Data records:
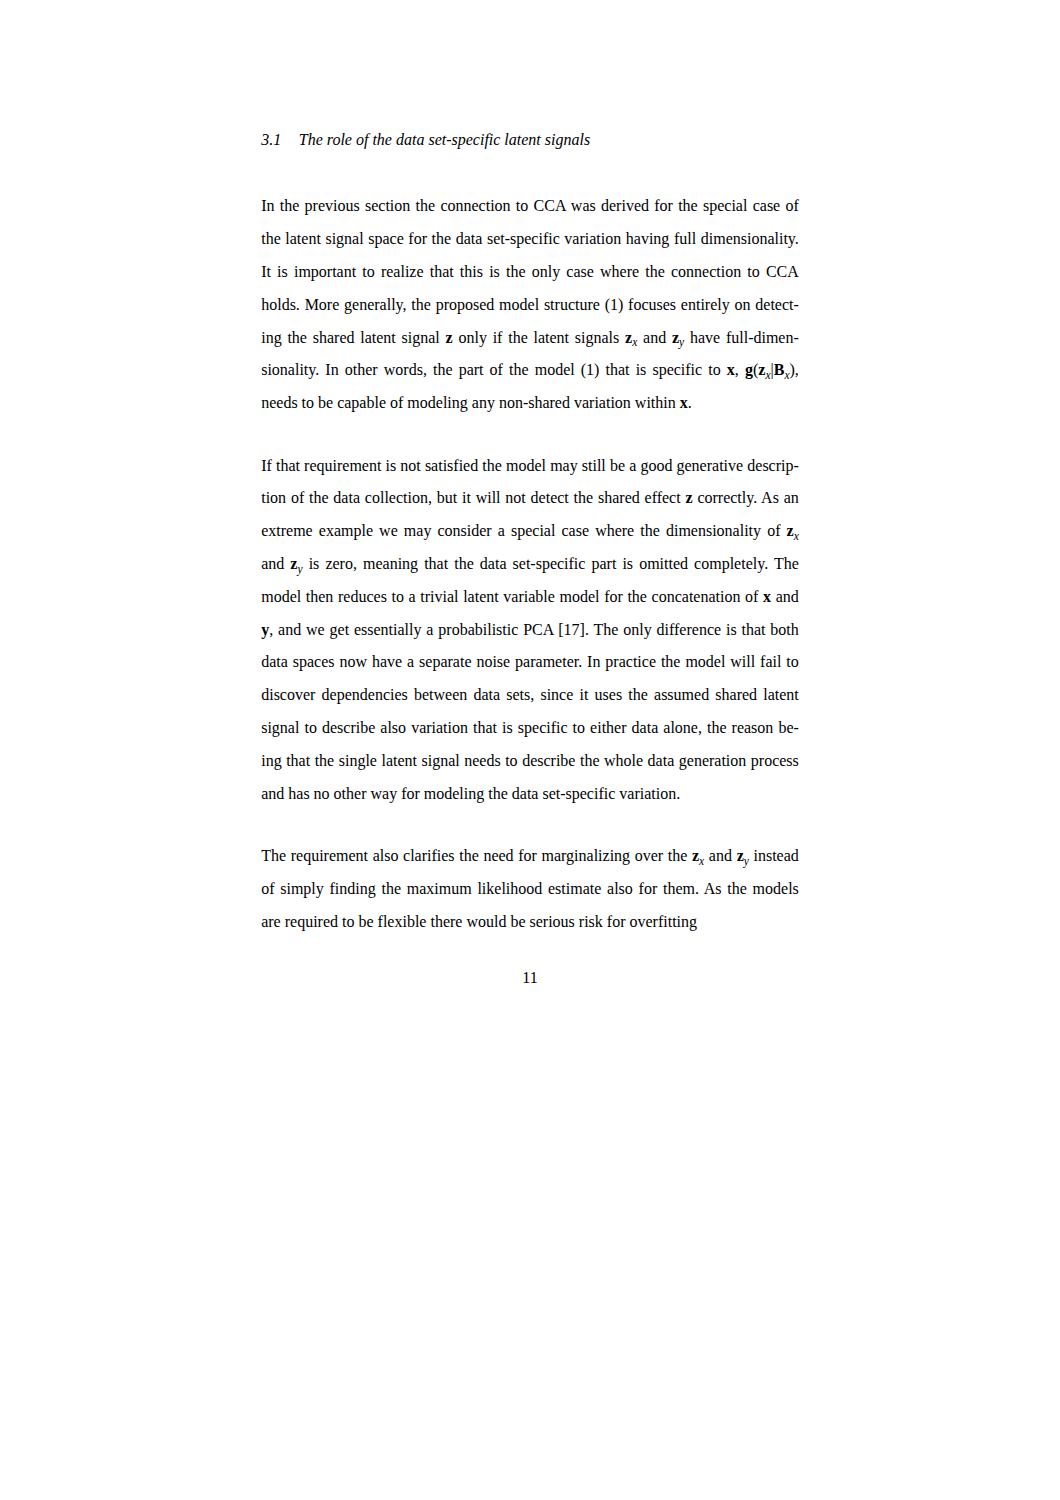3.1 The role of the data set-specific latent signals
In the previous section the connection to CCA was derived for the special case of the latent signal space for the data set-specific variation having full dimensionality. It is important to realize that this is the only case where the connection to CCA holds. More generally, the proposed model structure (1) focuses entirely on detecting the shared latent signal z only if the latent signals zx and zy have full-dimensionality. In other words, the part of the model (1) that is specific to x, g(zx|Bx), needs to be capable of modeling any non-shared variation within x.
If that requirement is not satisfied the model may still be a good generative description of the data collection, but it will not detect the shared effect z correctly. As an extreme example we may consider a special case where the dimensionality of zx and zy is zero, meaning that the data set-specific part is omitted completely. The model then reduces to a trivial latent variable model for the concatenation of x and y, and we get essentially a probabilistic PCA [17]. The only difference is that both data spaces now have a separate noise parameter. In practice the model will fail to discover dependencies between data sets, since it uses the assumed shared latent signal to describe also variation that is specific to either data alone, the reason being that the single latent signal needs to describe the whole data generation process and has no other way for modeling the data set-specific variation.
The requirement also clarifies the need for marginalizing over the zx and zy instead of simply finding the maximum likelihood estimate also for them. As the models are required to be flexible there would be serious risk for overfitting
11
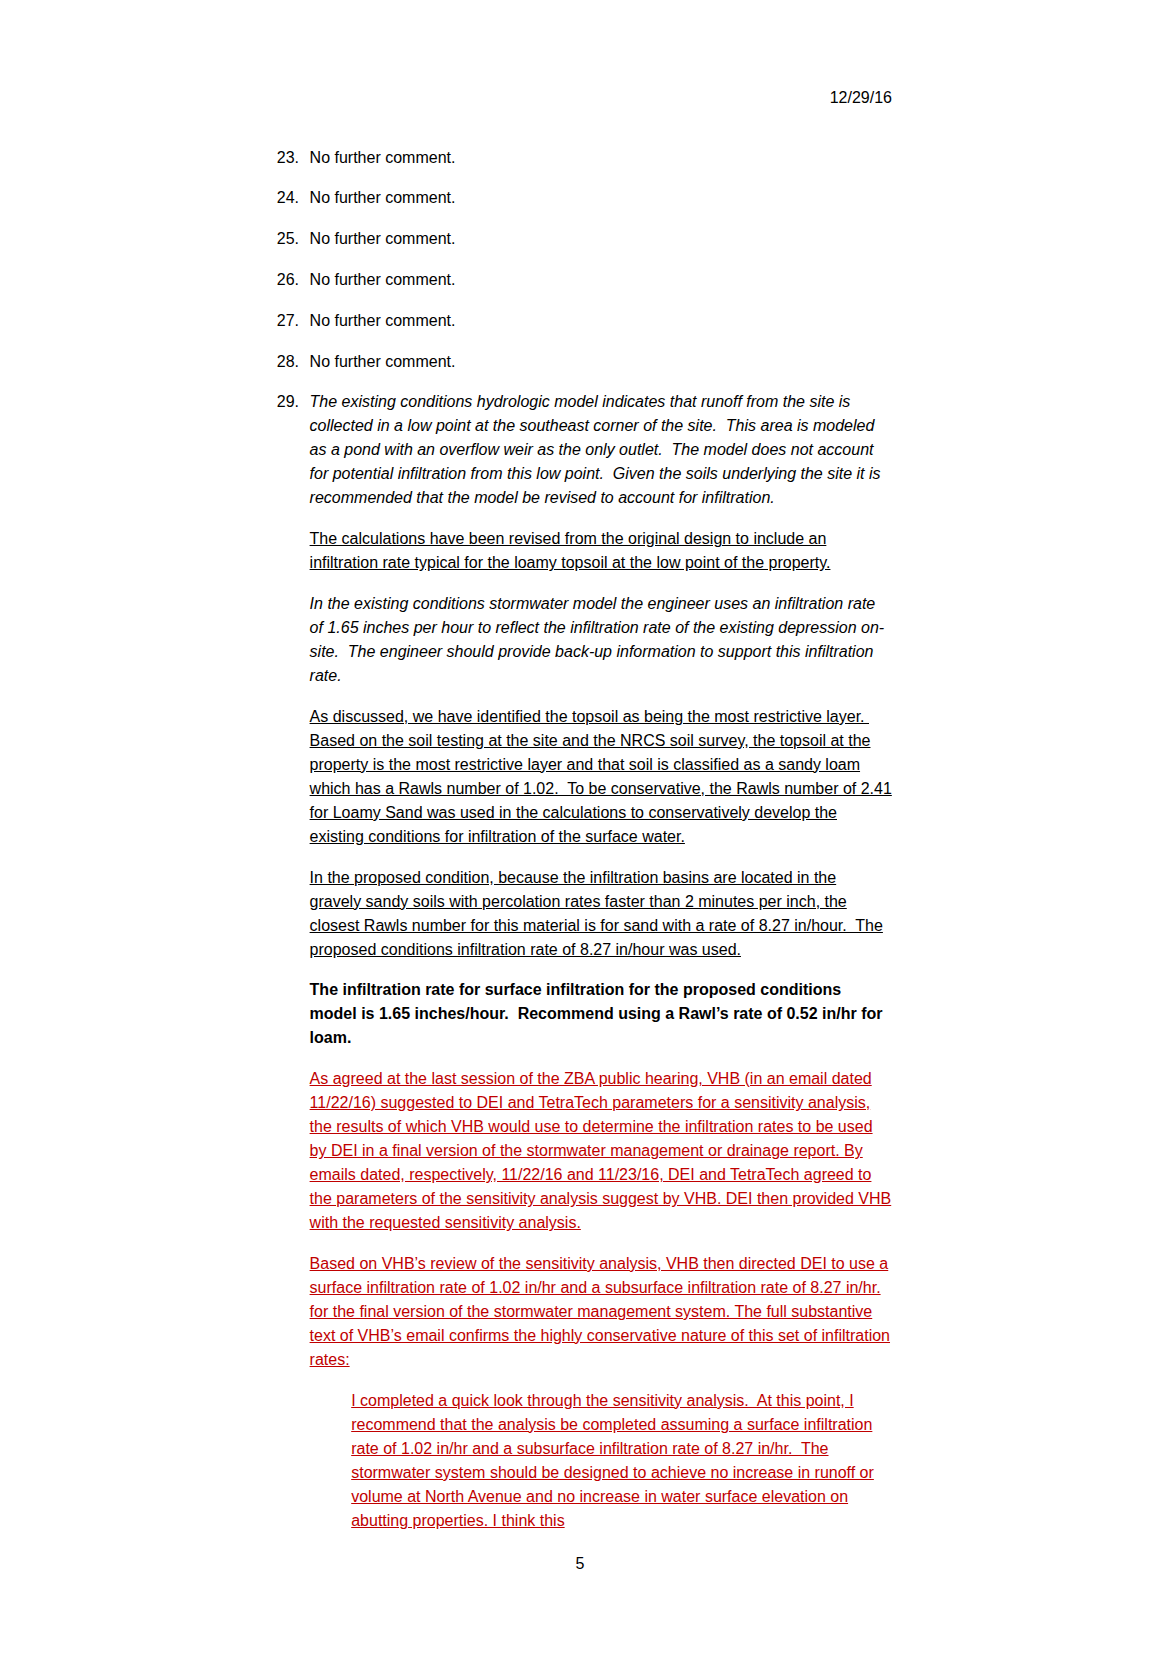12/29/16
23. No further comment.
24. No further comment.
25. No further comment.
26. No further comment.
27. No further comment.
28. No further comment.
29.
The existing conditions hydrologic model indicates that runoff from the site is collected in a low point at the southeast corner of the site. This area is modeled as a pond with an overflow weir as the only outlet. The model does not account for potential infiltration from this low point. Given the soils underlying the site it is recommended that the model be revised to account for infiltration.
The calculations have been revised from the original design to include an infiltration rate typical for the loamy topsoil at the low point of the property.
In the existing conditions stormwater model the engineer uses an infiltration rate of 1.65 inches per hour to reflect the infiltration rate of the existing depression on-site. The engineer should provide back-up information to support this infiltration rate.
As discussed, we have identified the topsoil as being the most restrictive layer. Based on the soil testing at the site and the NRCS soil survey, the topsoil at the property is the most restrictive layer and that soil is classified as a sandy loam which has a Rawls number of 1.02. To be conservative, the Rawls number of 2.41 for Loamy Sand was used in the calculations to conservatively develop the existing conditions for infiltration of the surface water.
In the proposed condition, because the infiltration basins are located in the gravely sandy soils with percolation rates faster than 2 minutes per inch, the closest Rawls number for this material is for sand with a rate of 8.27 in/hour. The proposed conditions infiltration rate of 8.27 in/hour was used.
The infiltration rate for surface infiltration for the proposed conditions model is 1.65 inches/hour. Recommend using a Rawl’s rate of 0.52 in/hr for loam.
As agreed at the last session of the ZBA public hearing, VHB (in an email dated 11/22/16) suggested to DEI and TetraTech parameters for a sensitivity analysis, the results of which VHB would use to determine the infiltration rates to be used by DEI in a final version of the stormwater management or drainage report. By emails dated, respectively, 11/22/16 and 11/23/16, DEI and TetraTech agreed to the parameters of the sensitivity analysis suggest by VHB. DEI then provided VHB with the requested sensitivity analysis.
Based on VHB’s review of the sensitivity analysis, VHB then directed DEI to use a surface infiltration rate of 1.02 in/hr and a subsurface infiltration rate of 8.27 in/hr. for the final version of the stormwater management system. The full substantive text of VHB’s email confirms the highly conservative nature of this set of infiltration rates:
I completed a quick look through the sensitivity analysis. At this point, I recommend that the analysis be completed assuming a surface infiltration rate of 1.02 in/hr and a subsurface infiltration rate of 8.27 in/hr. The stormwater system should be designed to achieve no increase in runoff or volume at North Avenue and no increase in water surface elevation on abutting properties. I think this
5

» **THE PROBLEM**
Repeat word for word the lines above, from the first entry through the line containing "In the previous", with both ends kept and the pictures dropped.

» **RESPONSE AREA**
3.1 The role of the data set-specific latent signals
In the previous section the connection to CCA was derived for the special case of the latent signal space for the data set-specific variation having full dimensionality. It is important to realize that this is the only case where the connection to CCA holds. More generally, the proposed model structure (1) focuses entirely on detecting the shared latent signal z only if the latent signals zx and zy have full-dimensionality. In other words, the part of the model (1) that is specific to x, g(zx|Bx), needs to be capable of modeling any non-shared variation within x.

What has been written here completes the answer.